One year on, has much changed? Apart from the pay, the answer appears to be "not really." Joey Coslet is still at GS according to FINRA, and hours are still long.
Forum website Wall Street Oasis surveyed 485 members of its audience last month. Suffice to say, banking jobs are nowhere near becoming a 9-5 or even a 9-9: most people are still sleeping around six hours a night on average, and first and second year analysts are working 78 hour weeks.
"Indeed, there has been a significant pay rise," says one associate at Bank of America Merrill Lynch. "But I am currently working an average of 80+ hours a week, and many weekends have become “working days” again."

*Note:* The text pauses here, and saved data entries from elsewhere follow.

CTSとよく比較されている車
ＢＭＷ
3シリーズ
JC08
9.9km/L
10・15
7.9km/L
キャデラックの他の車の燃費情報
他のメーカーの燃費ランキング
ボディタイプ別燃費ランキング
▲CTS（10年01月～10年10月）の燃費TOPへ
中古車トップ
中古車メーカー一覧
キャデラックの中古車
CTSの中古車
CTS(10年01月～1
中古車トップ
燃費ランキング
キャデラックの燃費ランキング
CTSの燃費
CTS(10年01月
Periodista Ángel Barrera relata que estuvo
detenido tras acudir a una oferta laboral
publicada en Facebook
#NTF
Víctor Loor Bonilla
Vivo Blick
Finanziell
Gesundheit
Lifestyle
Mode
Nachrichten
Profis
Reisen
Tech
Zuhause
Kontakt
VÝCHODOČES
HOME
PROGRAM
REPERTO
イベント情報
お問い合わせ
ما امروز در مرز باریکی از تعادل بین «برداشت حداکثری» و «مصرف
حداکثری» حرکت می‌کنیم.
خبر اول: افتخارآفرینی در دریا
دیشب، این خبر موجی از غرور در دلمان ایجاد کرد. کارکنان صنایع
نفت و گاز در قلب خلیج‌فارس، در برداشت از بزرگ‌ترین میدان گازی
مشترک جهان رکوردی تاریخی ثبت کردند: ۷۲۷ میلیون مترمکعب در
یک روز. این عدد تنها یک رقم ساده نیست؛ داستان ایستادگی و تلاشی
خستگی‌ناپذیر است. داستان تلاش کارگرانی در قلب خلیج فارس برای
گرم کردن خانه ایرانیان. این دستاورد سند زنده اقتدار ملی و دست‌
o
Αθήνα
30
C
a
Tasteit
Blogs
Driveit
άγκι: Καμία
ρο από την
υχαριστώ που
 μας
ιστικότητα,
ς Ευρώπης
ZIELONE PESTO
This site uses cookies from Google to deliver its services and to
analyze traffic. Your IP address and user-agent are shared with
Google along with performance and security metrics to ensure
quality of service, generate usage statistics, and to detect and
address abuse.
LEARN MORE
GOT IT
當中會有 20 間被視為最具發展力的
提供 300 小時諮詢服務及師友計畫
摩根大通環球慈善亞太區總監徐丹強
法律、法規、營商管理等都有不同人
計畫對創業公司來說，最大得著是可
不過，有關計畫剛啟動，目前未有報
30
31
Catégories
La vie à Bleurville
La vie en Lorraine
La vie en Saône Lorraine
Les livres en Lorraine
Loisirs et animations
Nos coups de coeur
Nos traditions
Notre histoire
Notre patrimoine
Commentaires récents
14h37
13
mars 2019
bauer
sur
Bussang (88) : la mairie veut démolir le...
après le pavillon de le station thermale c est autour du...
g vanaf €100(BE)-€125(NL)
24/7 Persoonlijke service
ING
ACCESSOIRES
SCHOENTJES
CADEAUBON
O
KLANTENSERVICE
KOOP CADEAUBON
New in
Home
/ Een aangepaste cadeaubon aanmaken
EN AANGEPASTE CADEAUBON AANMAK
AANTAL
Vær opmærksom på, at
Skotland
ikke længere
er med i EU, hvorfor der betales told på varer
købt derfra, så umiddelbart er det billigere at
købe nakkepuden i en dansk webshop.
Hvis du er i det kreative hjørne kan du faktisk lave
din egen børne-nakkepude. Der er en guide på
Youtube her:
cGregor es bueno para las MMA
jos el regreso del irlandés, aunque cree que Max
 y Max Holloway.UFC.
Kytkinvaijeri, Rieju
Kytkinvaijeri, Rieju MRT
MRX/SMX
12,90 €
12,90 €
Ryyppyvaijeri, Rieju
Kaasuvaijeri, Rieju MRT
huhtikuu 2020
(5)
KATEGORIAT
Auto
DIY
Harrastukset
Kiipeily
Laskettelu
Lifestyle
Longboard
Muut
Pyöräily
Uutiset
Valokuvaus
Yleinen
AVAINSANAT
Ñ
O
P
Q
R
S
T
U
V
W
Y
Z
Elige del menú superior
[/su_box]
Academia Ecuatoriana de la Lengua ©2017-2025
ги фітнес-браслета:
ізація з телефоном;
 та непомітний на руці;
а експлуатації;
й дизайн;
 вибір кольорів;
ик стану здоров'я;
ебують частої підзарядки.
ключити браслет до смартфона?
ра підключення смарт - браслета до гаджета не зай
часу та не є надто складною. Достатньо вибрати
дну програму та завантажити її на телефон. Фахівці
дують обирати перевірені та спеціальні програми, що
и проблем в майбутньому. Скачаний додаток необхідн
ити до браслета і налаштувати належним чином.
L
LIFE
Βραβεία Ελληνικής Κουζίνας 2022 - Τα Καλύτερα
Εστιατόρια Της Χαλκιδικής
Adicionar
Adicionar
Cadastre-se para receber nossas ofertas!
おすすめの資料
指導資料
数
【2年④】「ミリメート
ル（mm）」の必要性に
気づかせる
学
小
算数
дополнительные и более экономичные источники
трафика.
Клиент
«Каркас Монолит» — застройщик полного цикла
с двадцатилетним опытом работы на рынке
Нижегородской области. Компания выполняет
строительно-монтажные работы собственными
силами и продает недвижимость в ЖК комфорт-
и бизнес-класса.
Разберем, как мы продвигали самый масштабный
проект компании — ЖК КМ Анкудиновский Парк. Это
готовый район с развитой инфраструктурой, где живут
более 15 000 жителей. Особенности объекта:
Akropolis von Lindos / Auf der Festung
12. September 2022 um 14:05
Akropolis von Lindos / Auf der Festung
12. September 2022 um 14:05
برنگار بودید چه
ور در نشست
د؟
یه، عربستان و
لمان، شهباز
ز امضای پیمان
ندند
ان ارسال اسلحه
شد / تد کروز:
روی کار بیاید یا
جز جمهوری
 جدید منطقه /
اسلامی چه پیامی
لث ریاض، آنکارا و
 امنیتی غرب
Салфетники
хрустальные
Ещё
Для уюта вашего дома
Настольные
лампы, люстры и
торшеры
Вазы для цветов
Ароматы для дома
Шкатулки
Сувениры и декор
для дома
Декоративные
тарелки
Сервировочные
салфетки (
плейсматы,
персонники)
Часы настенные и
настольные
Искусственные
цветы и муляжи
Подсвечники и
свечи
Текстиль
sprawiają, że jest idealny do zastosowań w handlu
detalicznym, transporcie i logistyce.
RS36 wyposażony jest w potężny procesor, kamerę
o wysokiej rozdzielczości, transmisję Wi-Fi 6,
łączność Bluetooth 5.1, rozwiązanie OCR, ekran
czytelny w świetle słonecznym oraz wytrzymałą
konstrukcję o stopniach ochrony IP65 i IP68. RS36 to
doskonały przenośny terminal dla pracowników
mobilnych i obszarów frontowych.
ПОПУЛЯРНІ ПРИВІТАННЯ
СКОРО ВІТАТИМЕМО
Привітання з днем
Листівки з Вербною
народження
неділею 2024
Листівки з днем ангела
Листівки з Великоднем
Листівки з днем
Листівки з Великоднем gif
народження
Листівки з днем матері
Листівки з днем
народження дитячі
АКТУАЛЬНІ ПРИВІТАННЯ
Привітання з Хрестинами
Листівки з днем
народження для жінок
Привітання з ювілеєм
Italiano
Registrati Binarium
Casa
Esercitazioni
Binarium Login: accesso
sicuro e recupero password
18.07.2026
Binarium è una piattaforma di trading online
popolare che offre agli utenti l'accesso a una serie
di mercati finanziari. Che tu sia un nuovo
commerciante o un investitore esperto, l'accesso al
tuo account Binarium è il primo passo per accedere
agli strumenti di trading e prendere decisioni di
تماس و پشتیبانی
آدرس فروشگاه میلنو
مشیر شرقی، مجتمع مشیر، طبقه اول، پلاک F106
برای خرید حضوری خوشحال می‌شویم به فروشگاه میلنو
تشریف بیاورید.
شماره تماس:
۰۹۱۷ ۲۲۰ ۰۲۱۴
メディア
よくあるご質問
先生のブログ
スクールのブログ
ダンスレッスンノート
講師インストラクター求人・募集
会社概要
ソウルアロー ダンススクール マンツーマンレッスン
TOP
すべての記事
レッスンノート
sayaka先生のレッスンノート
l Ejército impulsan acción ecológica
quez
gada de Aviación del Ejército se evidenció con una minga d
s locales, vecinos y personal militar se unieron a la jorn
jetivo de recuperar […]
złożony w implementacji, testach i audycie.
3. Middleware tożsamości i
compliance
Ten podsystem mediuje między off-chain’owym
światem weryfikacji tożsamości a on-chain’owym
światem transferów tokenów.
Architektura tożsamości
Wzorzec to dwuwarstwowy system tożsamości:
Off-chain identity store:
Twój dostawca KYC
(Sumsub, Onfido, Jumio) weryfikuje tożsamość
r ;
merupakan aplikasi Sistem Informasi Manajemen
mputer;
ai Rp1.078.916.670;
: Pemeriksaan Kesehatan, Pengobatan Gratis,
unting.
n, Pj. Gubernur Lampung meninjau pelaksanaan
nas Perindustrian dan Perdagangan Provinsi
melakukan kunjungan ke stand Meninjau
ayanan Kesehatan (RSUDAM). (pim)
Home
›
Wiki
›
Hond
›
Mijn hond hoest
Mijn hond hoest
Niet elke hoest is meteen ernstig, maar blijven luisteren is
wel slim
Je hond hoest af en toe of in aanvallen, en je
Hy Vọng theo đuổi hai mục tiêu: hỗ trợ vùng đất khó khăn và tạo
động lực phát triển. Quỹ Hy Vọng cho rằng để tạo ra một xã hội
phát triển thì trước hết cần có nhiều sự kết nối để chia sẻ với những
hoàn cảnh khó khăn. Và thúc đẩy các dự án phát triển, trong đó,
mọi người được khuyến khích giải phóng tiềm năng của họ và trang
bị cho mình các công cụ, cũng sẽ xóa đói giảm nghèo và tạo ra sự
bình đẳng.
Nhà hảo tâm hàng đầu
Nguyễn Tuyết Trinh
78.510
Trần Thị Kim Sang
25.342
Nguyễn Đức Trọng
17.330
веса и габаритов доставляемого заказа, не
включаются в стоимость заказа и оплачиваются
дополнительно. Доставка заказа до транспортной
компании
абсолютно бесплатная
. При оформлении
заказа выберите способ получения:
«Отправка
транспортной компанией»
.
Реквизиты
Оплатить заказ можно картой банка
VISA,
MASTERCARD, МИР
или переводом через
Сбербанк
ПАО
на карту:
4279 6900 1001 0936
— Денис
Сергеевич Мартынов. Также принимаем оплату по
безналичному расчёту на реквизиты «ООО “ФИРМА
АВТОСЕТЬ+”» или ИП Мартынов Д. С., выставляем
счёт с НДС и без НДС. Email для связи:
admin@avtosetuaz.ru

An analyst at Morgan Stanley confirmed that the grind goes on: "The hours have only got worse." In February, a junior at a major boutique told us he was working, "until 2am or 3am for a whole week straight" and that weekend work was the norm. In March, another associate at a major firm informed us that he was regularly asked to work Saturdays by his VP, even though Saturdays are supposed to be his one day off.
Some boutiques (eg. Ducera Partners) make no pretence of trying to curtail juniors' working hours, but this is mostly because they pay at the top end of the new normal (think up to $490k for a first year associate at Ducera). At banks, however, the pressure to cut hours has been real.
"Conditions did improve immediately after the Goldman Sachs survey came out," says the Bank of America associate. "Last year, my team imposed an 8am to 8pm schedule in an attempt to improve efficiency and reduce burnout."
However, the associate says things are now getting back to normal and that the pressure to resume longer hours is coming from managing directors (MDs). "Seniors want us to go back to previous lifestyle. You get a lot of comments along the lines of, “When I was an analyst we used to work 18 hours every day and wouldn’t complain,” or “I hope after this last pay rise no one complains: you are getting paid an absurd amount of money.” James H. Donovan, chairman of global client coverage for Goldman Sachs, elaborated on this mentality in a talk to students in 2016: in his own first decade at the firm, Donovan said he was "really, really killing" himself. "- Pulling all-nighters, not coming home, all over the world."
As we noted earlier, although ECM deals have fallen off a cliff this year, M&A bankers were still busy in Q1: revenues rose 72% year-on-year at Morgan Stanley. The MS analyst says this is contributing to the worsening hours: "Business is booming." It's not just that, though: private equity funds are also picking-off banks' juniors more than ever, and this stands to increase working hours again for those who remain in the second half of this year.